Nama negara dan benua apa saja yang disebut dalam bacaan tentang Kajian Poskolonial di bawah ini? Sebutkan semuanya.

> _BACAAN_:
■ ■ ■ ■ ■ ■ ■

Kajian Poskolonial dan Kritik
Sastra
Bentuk yang digunakan
sebagai alternatif dari Commonwealth Literature
adalah Post-Colonial Literature. Hal ini
terjadi sepanjang tahun 1970-an sampai dengan tahun 1980-an. Literatur
Poskolonial ini menekankan pada pentingnya perubahan suasana dan kondisi
setelah terjadinya kolonialisme Inggris. Literatur ini juga menghindari
masalah-masalah yang diakibatkan oleh dampak Commonwealth
yang selama ini telah dikritik sebagai pembunuh kebudayaan negara-negara
persemakmuran Inggris tersebut. [3]
Tren studi literatur
sebelum munculnya kritik Kajian Poskolonial cenderung memakai teks-teks kanon
Eropa. Namun kemudian hal tersebut dikritik oleh Kajian Poskolonial sebagai
bentuk penjajahan baru kepada budaya masyarakat terjajah yang sebelumnya telah
mengalami penjajahan secara fisik, sebagai contoh: Baghavad Gita. Baghavad Gita
adalah salah satu karya literatur bernilai tinggi di India, namun oleh penjajah
Inggris trend pendidikan literatur India dibelokkan orientasinya kepada karya
literatur kanon Inggris, seperti karya-karya Shakespeare dan lain sebagainya.
Hal inilah yang kemudian menjadi isu penting dalam Kajian Poskolonial, dimana
India mengalami penjajahan kebudayaan dan penjajahan tersebut telah menciptakan
jiwa-jiwa laten kaum terjajah, konkritnya: muncul cara pandang warga India
bahwa mereka belum beradab apabila mereka masih mempelajari karya-karya klasik
lokal India –dan ini contoh motif sangat politis Barat dan menyebarkan wacana
mereka.

■ ■ ■ ■ ■ ■ ■

> _KUMPULAN DATA_:
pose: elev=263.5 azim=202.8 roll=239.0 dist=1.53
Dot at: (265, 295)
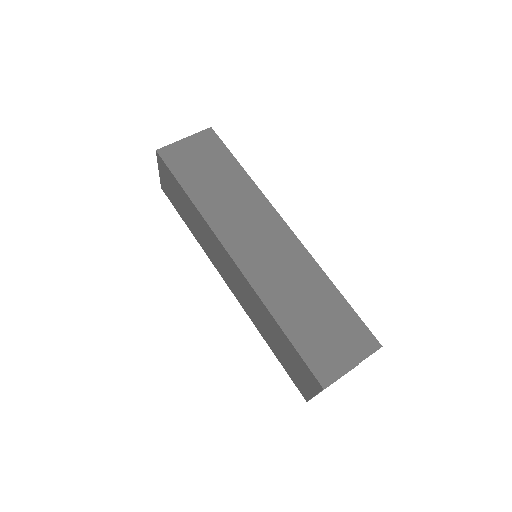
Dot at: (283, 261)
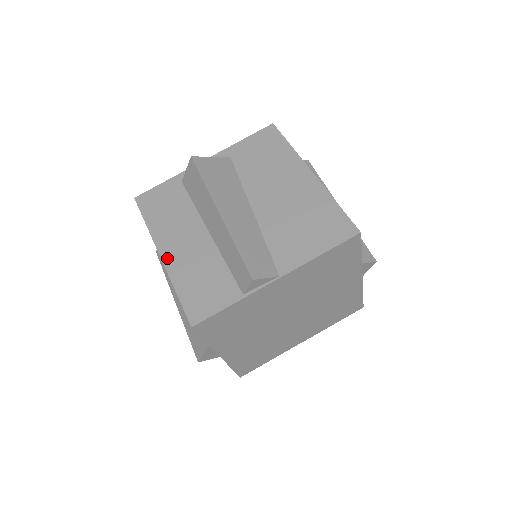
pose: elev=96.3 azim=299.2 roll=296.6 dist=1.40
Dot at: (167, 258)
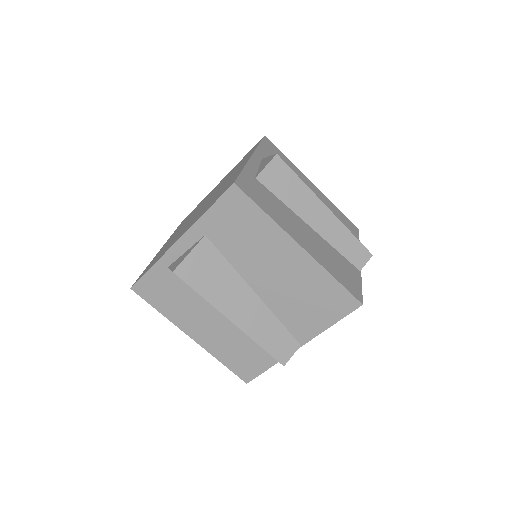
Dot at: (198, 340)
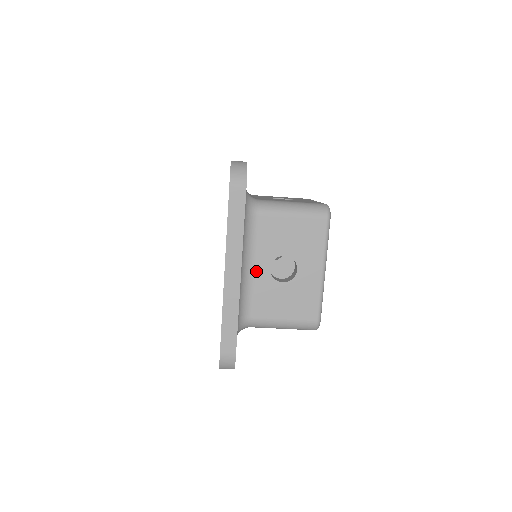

■ ■ ■ ■ ■ ■ ■

> _HASIL LATIHAN_:
Inggris, Eropa, India